Although “Go Set a Watchman” sporadically generates the literary force that has buoyed “To Kill a Mockingbird” for over half a century, the new novel is not nearly as gripping as the courtroom drama and coming-of-age story it eventually became. The first hundred pages are largely desultory, though they do create a sense of anticipation. Then Lee begins to introduce the reader to Jean Louise’s discovery that Atticus and Henry have joined the White Citizens’ Council. Her disappointment, which develops into anger, suggests an opportunity to explore a dense, rich, complicated subject: How should you deal with someone who has loved you unstintingly when you find out that this same person harbors ugly, dangerous social prejudices?
Unfortunately, Lee’s response is uninspired. In an ending that is all too compressed, she portrays Jean Louise as teetering between a moral revulsion that makes her love for Atticus and Henry impossible and an acceptance of the men despite their racism. Lee’s rendering of Jean Louise’s ambivalence is undeveloped. One yearns for a narrative that conveys the contending emotions with vividness and detail, as the heroine grapples with the intricacies of the problem: Is it wrong to revoke affection because of disgust with the ideology of someone who has nurtured you all your life? Is it intolerably dictatorial to impose a political litmus test on loved ones? Is it complacent to refuse to? If morality compels censuring the retrograde beliefs and conduct of lovers, friends and family, how should that be done? And then what?

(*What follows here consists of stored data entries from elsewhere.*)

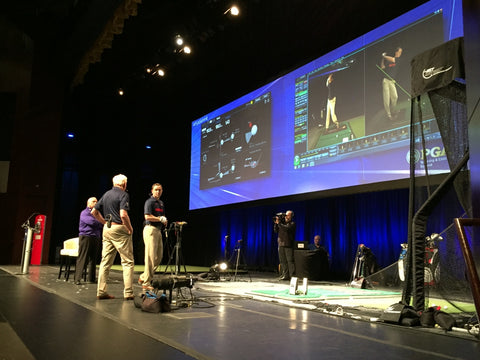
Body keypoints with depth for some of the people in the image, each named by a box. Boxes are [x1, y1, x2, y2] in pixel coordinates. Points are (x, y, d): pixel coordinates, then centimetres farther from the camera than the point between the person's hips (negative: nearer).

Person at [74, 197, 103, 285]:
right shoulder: (84, 213, 0)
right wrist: (101, 223, -3)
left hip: (96, 238, 7)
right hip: (86, 236, -6)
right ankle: (77, 279, -8)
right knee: (82, 259, -9)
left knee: (93, 259, 8)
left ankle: (92, 278, 14)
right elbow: (91, 222, -15)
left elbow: (101, 225, 19)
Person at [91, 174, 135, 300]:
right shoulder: (123, 195, -9)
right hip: (120, 229, -7)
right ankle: (128, 293, -3)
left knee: (105, 261, 10)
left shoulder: (106, 194, 14)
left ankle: (101, 291, 11)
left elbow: (94, 211, 17)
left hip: (107, 229, 7)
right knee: (127, 261, -1)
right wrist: (130, 228, -9)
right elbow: (123, 215, -22)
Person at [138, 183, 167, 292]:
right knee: (151, 257, -9)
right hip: (150, 229, -9)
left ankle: (143, 277, 20)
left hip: (158, 230, 9)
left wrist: (164, 221, 10)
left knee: (159, 257, 10)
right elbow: (147, 216, -18)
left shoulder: (161, 203, 21)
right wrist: (160, 219, -12)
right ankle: (146, 283, -4)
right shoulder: (149, 201, -7)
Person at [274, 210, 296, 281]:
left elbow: (286, 228, -19)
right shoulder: (282, 222, 17)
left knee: (290, 261, -7)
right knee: (282, 261, 7)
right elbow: (276, 231, 14)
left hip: (288, 245, -6)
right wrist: (276, 223, 1)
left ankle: (292, 275, -5)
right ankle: (285, 275, 12)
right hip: (281, 244, 6)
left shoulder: (292, 224, -1)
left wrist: (279, 223, -14)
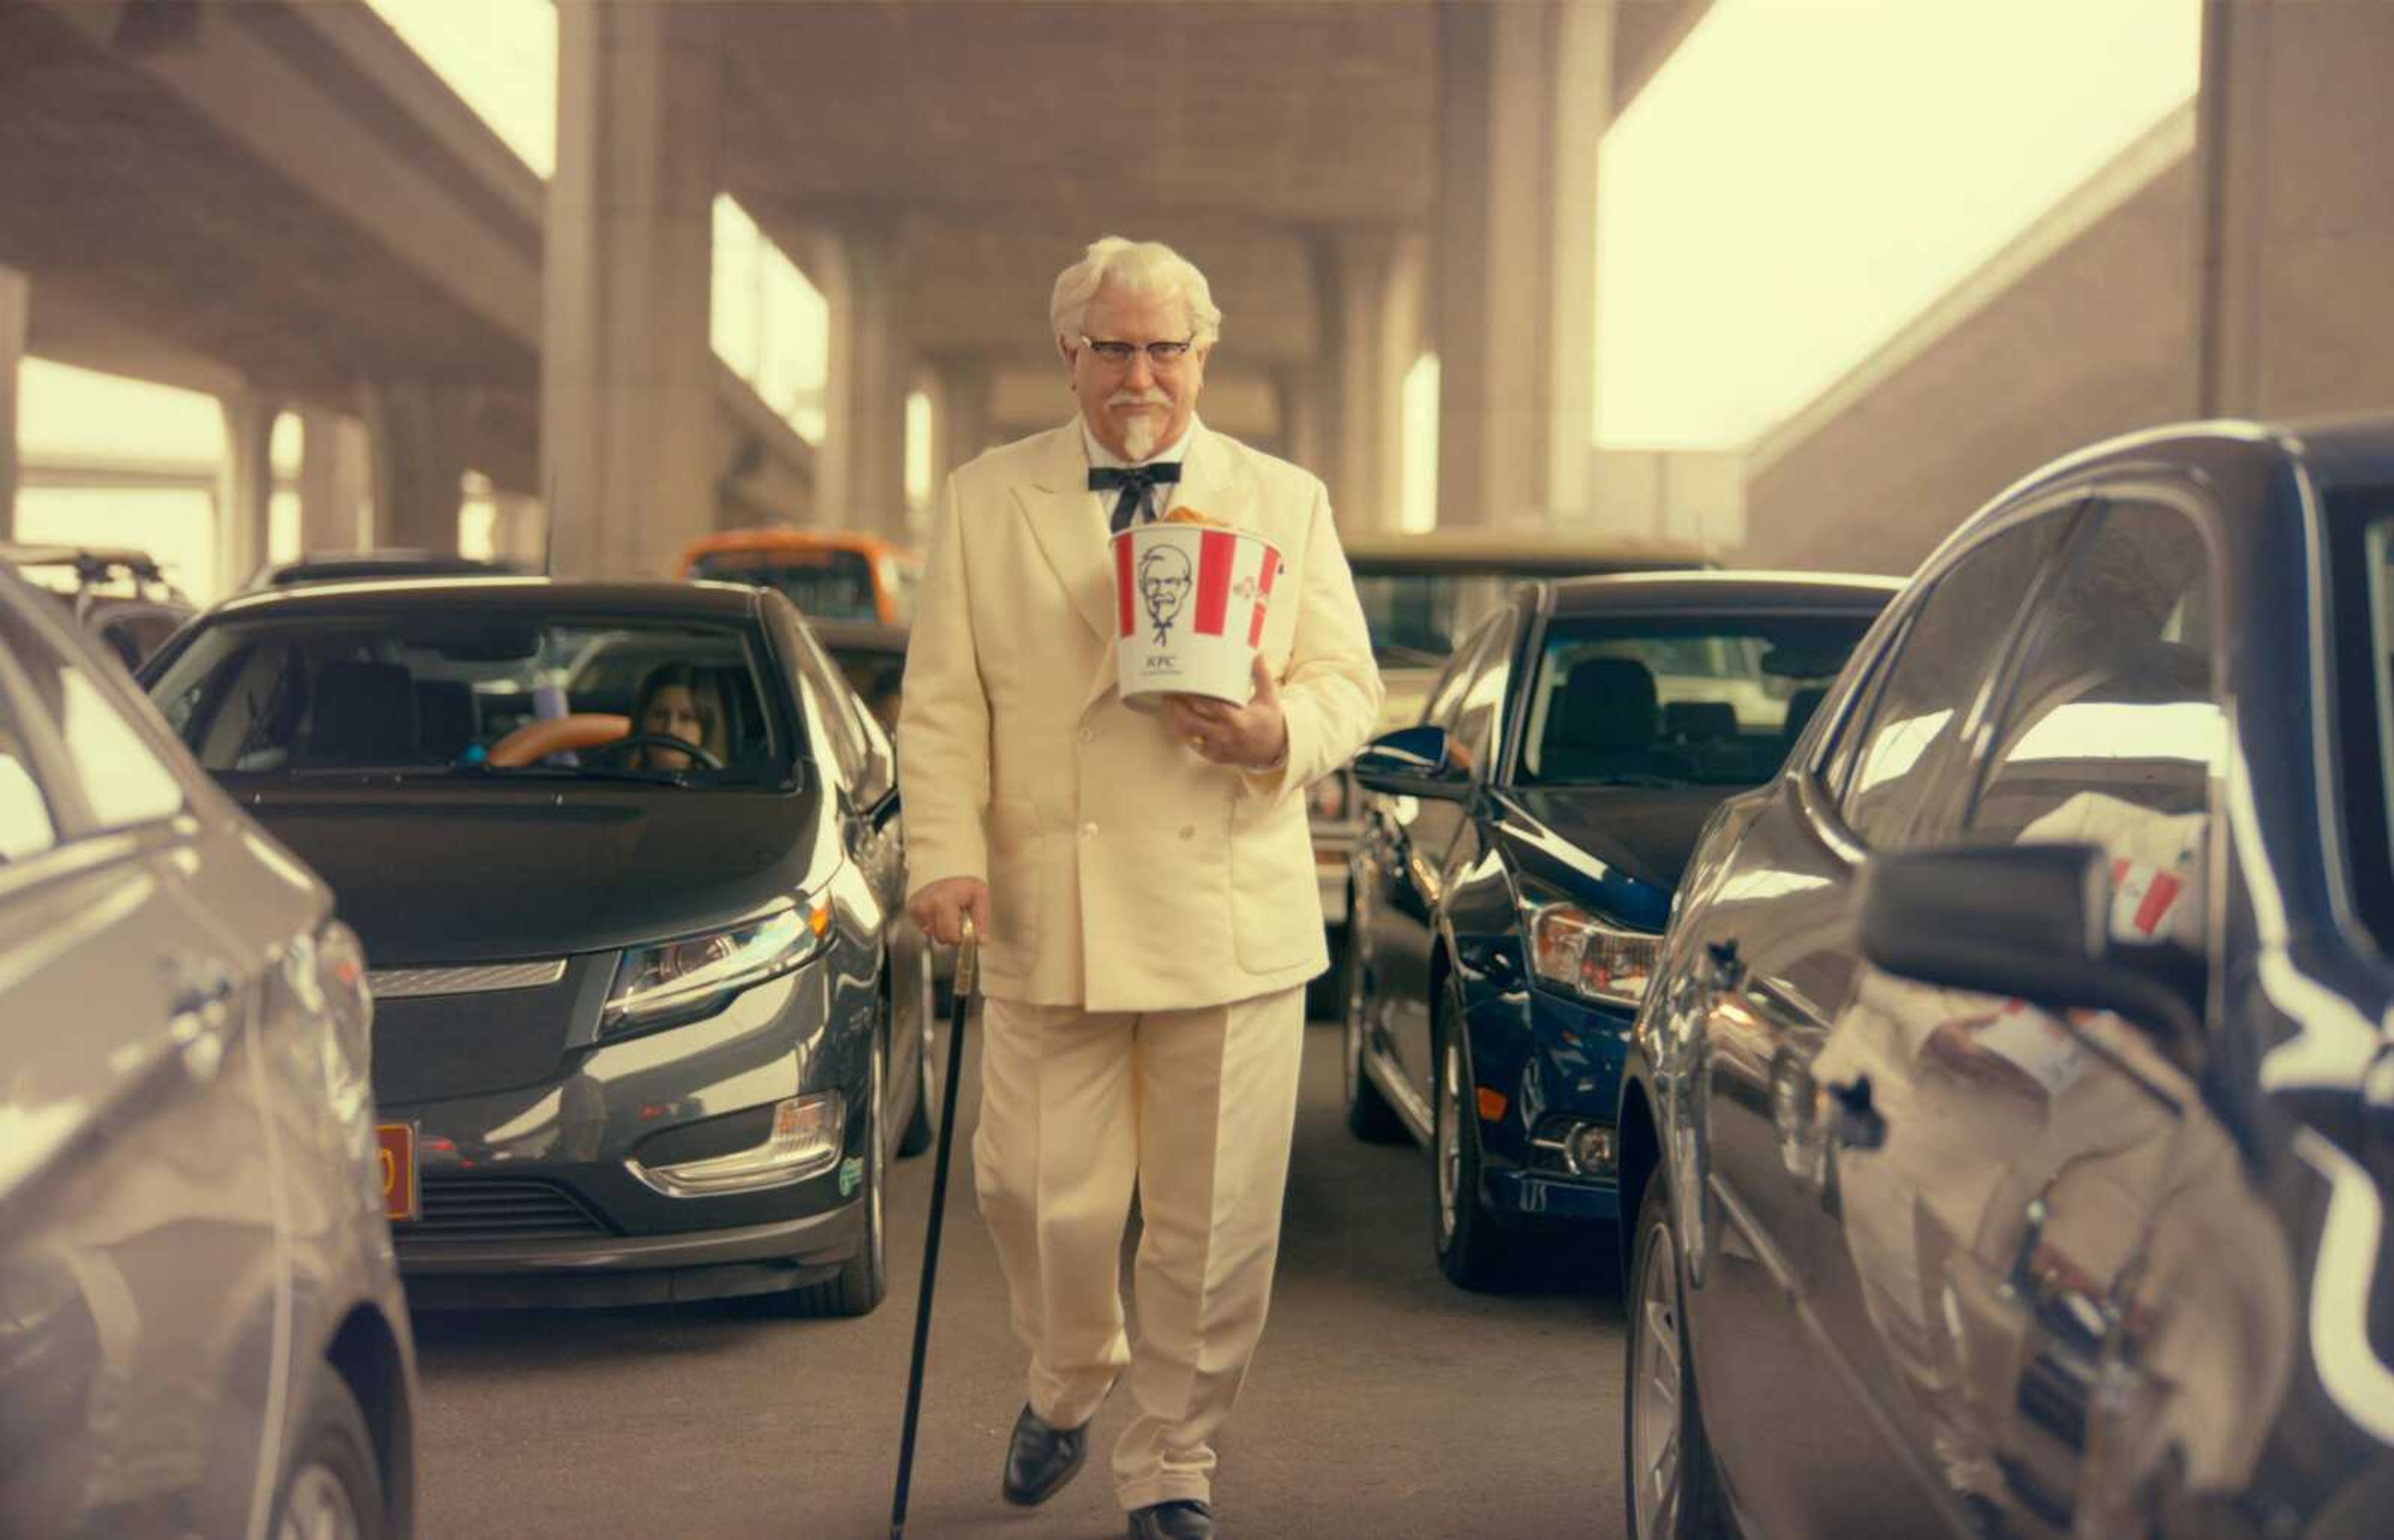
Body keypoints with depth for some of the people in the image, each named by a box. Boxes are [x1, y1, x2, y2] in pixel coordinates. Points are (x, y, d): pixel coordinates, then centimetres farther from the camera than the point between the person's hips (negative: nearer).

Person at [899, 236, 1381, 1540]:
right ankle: (1069, 1380, 32)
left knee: (1213, 1224, 2)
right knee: (1041, 1199, 0)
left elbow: (1349, 684, 9)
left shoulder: (1287, 501, 11)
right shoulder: (984, 501, 9)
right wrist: (946, 855, -9)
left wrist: (1283, 733, -14)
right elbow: (941, 703, 5)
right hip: (1048, 916, 0)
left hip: (1233, 921, 0)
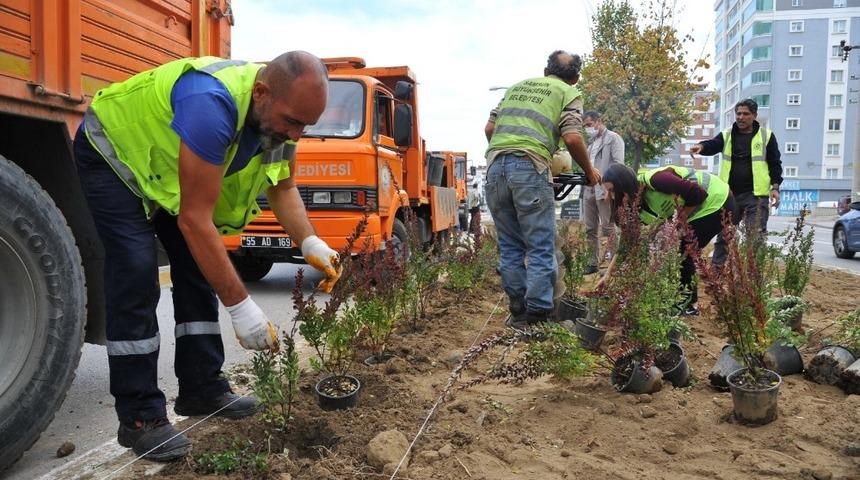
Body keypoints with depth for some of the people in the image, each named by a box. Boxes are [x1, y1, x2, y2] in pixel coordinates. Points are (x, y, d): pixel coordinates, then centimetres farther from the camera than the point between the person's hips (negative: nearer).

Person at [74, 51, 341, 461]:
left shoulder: (280, 111, -17)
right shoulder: (213, 103, -42)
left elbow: (284, 188, -5)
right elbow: (194, 218, -39)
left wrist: (309, 243, -23)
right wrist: (240, 305, -38)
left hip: (166, 165, 8)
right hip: (113, 153, -8)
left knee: (200, 267, 2)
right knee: (137, 275, -18)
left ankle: (202, 389, 11)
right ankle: (139, 417, -9)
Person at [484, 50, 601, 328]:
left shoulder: (517, 87, 28)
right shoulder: (569, 93, 13)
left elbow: (489, 129, 23)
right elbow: (572, 139, -1)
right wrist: (589, 172, 13)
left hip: (495, 167, 5)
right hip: (530, 169, -5)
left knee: (510, 246, 13)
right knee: (541, 248, 2)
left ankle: (518, 312, 19)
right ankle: (538, 316, 3)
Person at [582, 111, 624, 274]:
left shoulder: (613, 138, -1)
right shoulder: (591, 141, 21)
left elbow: (618, 165, -10)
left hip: (604, 190, -7)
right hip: (589, 190, 8)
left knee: (607, 228, -6)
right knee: (590, 229, 9)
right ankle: (594, 262, 16)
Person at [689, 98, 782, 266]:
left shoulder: (766, 136, 5)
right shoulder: (726, 135, 9)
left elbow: (775, 164, 6)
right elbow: (712, 145, -10)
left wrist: (775, 187, -5)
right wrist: (702, 146, -34)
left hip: (755, 195, -3)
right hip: (729, 194, 3)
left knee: (756, 235, -5)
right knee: (723, 234, 8)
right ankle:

Alas, in “Go Set a Watchman,” the reader is given only a sketch in which Jean Louise is hurriedly made to try on one reaction and then another without earned resolution or depth.
Would it have been better for this earlier novel to have remained unpublished? Though it does not represent Harper Lee’s best work, it does reveal more starkly the complexity of Atticus Finch, her most admired character. “Go Set a Watchman” demands that its readers abandon the immature sentimentality ingrained by middle school lessons about the nobility of the white savior and the mesmerizing performance of Gregory Peck in the film adaptation of “To Kill a Mockingbird.”
But the conversation doesn’t end with Monroe Freedman’s complaint about Atticus Finch’s limitations or with Jean Louise’s disillusionment with her previously idolized father. After Lee sold the manuscript we’re now reading, she worked hard on revisions. At her editor’s urging, she shifted the novel’s time frame from the 1950s to the Depression, away from the messy adult problems of a young woman coming to understand the racism of her father, and back to childhood, where seen through Scout’s eyes, Atticus Finch could become the hero that millions of readers love. The editor’s shrewd suggestion belonged to a specific time and place, too. In America in 1960, the story of a decent white Southerner who defends an innocent black man charged with raping a white woman had the appeal of a fairy tale and the makings of a popular movie. Perhaps even more promising, though, was the novel Lee first envisioned, the story of Jean Louise’s adult conflicts between love and fairness, decency and loyalty. Fully realized, that novel might have become a modern masterpiece.